- _Data_
= = = =

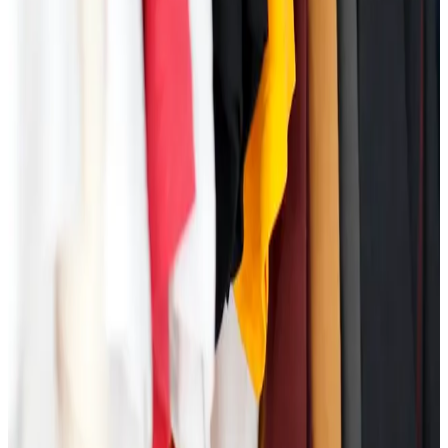
Kvalitetna izrada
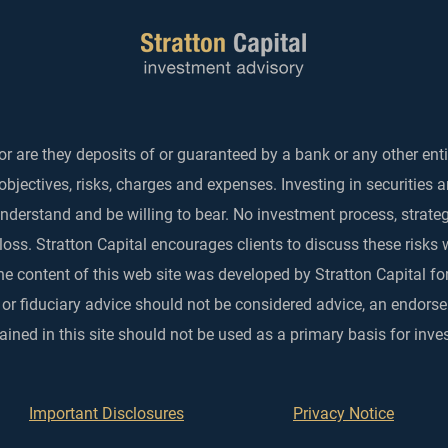
r are they deposits of or guaranteed by a bank or any other enti
objectives, risks, charges and expenses. Investing in securities 
 understand and be willing to bear. No investment process, strat
 loss. Stratton Capital encourages clients to discuss these risks 
he content of this web site was developed by Stratton Capital for
 or fiduciary advice should not be considered advice, an endo
ined in this site should not be used as a primary basis for inve
Important Disclosures
Privacy Notice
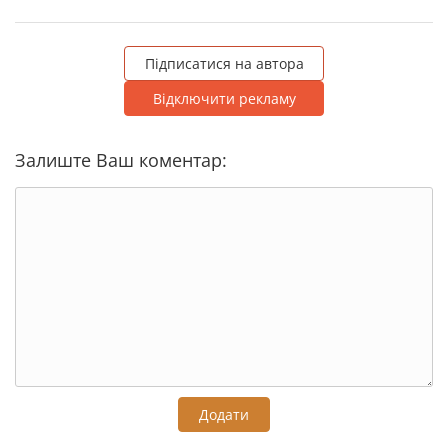
Підписатися на автора
Відключити рекламу
Залиште Ваш коментар:
Додати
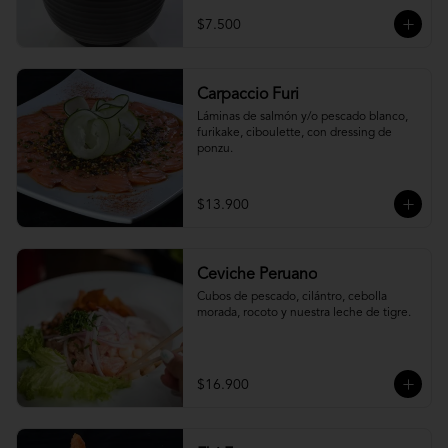
$7.500
Carpaccio Furi
Láminas de salmón y/o pescado blanco, 
furikake, ciboulette, con dressing de 
ponzu.
$13.900
Ceviche Peruano
Cubos de pescado, cilántro, cebolla 
morada, rocoto y nuestra leche de tigre.
$16.900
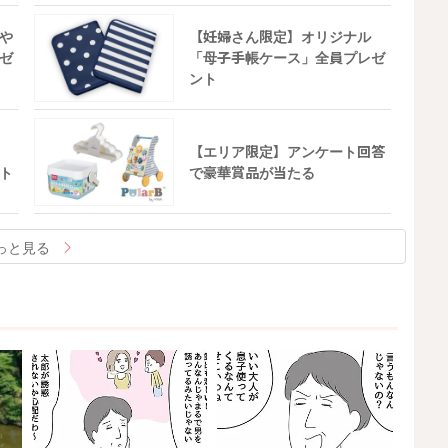
や
【妊婦さん限定】オリジナル
ゼ
「母子手帳ケース」全員プレゼ
ント
【エリア限定】アンケート回答
ト
で豪華賞品が当たる
っと見る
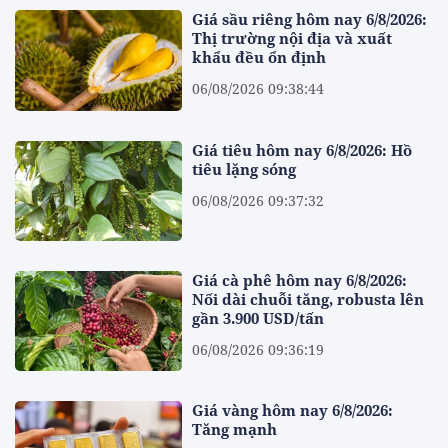
Giá sầu riêng hôm nay 6/8/2026:
Thị trường nội địa và xuất
khẩu đều ổn định
06/08/2026 09:38:44
Giá tiêu hôm nay 6/8/2026: Hồ
tiêu lặng sóng
06/08/2026 09:37:32
Giá cà phê hôm nay 6/8/2026:
Nối dài chuỗi tăng, robusta lên
gần 3.900 USD/tấn
06/08/2026 09:36:19
Giá vàng hôm nay 6/8/2026:
Tăng mạnh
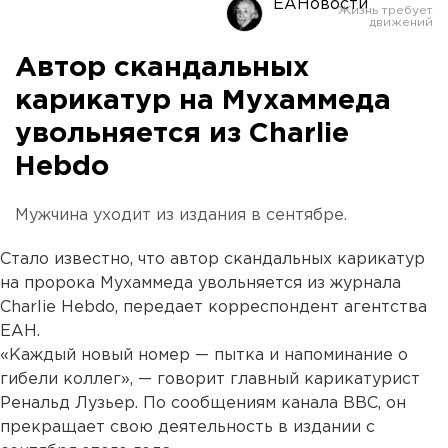
ЕАНовости
Автор скандальных
карикатур на Мухаммеда
увольняется из Charlie
Hebdo
Мужчина уходит из издания в сентябре.
Стало известно, что автор скандальных карикатур
на пророка Мухаммеда увольняется из журнала
Charlie Hebdo, передает корреспондент агентства
ЕАН.
«Каждый новый номер — пытка и напоминание о
гибели коллег», — говорит главный карикатурист
Ренальд Лузьер. По сообщениям канала BBC, он
прекращает свою деятельность в издании с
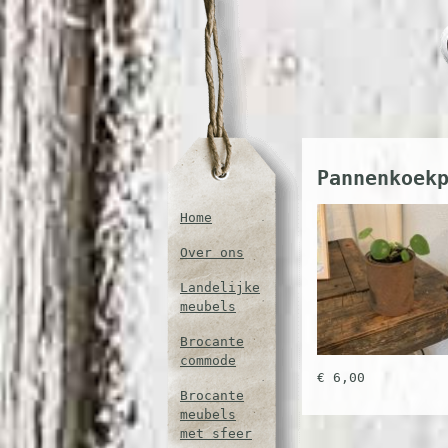
Pannenkoek
Home
Over ons
Landelijke
meubels
Brocante
commode
€ 6,00
Brocante
meubels
met sfeer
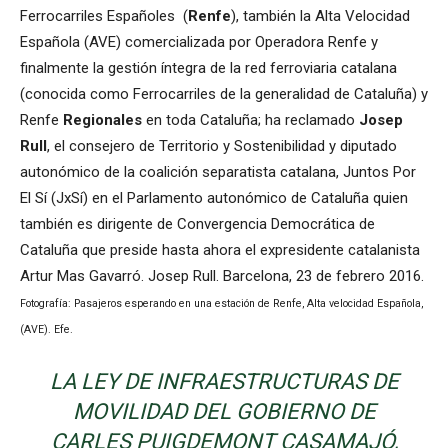
Ferrocarriles Españoles (
Renfe
), también la Alta Velocidad
Española (AVE) comercializada por Operadora Renfe y
finalmente la gestión íntegra de la red ferroviaria catalana
(conocida como Ferrocarriles de la generalidad de Cataluña) y
Renfe
Regionales
en toda Cataluña; ha reclamado
Josep
Rull
, el consejero de Territorio y Sostenibilidad y diputado
autonómico de la coalición separatista catalana, Juntos Por
El Sí (JxSí) en el Parlamento autonómico de Cataluña quien
también es dirigente de Convergencia Democrática de
Cataluña que preside hasta ahora el expresidente catalanista
Artur Mas Gavarró. Josep Rull. Barcelona, 23 de febrero 2016.
Fotografía: Pasajeros esperando en una estación de Renfe, Alta velocidad Española,
(AVE). Efe.
LA LEY DE INFRAESTRUCTURAS DE
MOVILIDAD DEL GOBIERNO DE
CARLES PUIGDEMONT CASAMAJÓ,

= = = =

- _Task instructions_
Whenever a line in the material contains the word "Alta", copy that line.

- _Response to this task_
), también la Alta Velocidad
Fotografía: Pasajeros esperando en una estación de Renfe, Alta velocidad Española,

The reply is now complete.